> [PROBLEM TO SOLVE]: Lines before the one containing "Stechere/cuple" are left out; output the rest of the data exactly, through the final line.

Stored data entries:
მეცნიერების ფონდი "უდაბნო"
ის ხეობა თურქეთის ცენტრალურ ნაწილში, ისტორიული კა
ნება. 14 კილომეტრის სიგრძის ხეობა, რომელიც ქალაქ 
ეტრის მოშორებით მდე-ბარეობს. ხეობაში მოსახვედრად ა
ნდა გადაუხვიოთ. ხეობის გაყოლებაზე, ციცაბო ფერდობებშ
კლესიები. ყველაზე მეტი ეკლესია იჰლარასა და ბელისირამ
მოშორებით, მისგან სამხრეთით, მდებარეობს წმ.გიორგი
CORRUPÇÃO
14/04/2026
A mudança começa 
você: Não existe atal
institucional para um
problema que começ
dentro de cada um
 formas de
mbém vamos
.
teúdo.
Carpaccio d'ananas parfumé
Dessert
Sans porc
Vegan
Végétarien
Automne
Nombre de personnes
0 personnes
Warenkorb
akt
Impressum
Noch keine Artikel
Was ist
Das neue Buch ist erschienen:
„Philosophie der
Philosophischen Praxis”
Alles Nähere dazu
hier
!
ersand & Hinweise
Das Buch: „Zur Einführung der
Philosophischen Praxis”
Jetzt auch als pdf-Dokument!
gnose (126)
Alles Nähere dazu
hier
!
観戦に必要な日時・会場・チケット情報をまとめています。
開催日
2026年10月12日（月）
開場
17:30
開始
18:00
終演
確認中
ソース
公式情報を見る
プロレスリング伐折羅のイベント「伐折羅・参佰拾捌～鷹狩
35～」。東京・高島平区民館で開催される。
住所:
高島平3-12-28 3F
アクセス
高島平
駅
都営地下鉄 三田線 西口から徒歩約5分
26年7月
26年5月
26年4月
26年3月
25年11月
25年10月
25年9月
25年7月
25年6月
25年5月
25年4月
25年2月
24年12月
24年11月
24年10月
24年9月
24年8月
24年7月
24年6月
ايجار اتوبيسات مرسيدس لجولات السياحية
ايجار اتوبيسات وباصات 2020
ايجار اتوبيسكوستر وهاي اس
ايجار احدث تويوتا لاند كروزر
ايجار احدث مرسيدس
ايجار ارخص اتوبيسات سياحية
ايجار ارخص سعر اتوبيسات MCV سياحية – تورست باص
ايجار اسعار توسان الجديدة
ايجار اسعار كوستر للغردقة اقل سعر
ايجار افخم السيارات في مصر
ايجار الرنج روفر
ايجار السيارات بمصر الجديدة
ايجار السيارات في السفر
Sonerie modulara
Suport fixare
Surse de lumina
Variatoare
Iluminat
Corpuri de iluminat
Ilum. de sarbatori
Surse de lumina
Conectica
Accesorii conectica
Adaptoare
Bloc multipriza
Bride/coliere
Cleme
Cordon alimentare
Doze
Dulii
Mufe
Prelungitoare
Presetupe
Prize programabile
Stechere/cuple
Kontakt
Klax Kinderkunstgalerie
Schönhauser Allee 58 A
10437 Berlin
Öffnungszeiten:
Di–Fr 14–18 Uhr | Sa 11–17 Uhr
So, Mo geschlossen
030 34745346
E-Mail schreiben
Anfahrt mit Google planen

> [ANSWER BOX]:
Stechere/cuple
Kontakt
Klax Kinderkunstgalerie
Schönhauser Allee 58 A
10437 Berlin
Öffnungszeiten:
Di–Fr 14–18 Uhr | Sa 11–17 Uhr
So, Mo geschlossen
030 34745346
E-Mail schreiben
Anfahrt mit Google planen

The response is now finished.